Dataset:
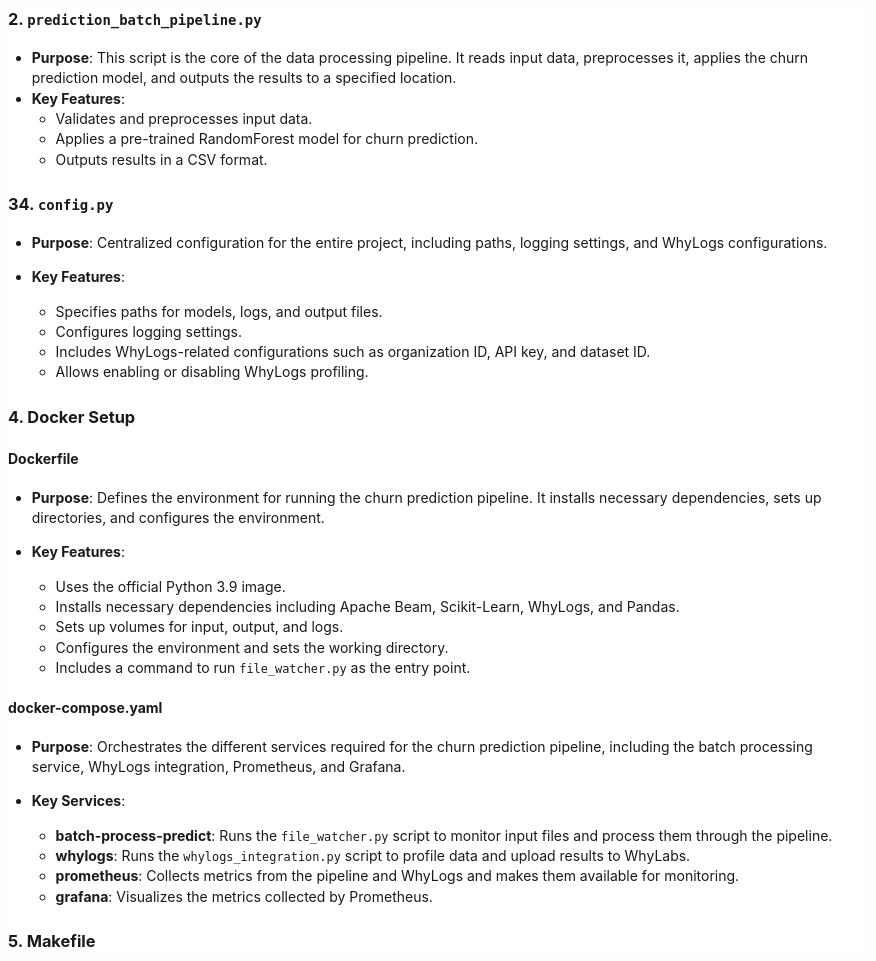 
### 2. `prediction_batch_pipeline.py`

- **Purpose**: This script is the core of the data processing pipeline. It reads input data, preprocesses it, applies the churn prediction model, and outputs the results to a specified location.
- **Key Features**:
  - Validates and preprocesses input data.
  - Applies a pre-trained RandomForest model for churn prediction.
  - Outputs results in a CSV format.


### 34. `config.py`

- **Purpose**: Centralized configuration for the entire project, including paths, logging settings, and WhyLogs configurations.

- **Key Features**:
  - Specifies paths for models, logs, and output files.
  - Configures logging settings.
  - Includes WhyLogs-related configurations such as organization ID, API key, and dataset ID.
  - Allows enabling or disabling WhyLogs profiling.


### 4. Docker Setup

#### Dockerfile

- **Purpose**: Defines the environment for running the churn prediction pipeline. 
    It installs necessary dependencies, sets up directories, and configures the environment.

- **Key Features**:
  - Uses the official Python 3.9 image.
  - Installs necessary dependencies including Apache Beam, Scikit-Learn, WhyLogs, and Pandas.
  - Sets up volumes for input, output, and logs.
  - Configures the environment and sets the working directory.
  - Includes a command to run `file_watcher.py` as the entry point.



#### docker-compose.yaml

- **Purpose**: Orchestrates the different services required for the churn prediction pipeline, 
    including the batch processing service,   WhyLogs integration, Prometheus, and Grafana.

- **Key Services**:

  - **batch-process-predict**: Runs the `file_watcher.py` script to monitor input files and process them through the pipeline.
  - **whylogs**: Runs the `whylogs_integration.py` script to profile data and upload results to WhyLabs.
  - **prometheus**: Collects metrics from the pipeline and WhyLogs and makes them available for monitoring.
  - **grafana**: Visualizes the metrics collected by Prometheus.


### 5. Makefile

Exercise: Every entry, exactly as written: transcribe it, passing over any pictures.

Result:
### 2. `prediction_batch_pipeline.py`

- **Purpose**: This script is the core of the data processing pipeline. It reads input data, preprocesses it, applies the churn prediction model, and outputs the results to a specified location.
- **Key Features**:
  - Validates and preprocesses input data.
  - Applies a pre-trained RandomForest model for churn prediction.
  - Outputs results in a CSV format.


### 34. `config.py`

- **Purpose**: Centralized configuration for the entire project, including paths, logging settings, and WhyLogs configurations.

- **Key Features**:
  - Specifies paths for models, logs, and output files.
  - Configures logging settings.
  - Includes WhyLogs-related configurations such as organization ID, API key, and dataset ID.
  - Allows enabling or disabling WhyLogs profiling.


### 4. Docker Setup

#### Dockerfile

- **Purpose**: Defines the environment for running the churn prediction pipeline. 
    It installs necessary dependencies, sets up directories, and configures the environment.

- **Key Features**:
  - Uses the official Python 3.9 image.
  - Installs necessary dependencies including Apache Beam, Scikit-Learn, WhyLogs, and Pandas.
  - Sets up volumes for input, output, and logs.
  - Configures the environment and sets the working directory.
  - Includes a command to run `file_watcher.py` as the entry point.



#### docker-compose.yaml

- **Purpose**: Orchestrates the different services required for the churn prediction pipeline, 
    including the batch processing service,   WhyLogs integration, Prometheus, and Grafana.

- **Key Services**:

  - **batch-process-predict**: Runs the `file_watcher.py` script to monitor input files and process them through the pipeline.
  - **whylogs**: Runs the `whylogs_integration.py` script to profile data and upload results to WhyLabs.
  - **prometheus**: Collects metrics from the pipeline and WhyLogs and makes them available for monitoring.
  - **grafana**: Visualizes the metrics collected by Prometheus.


### 5. Makefile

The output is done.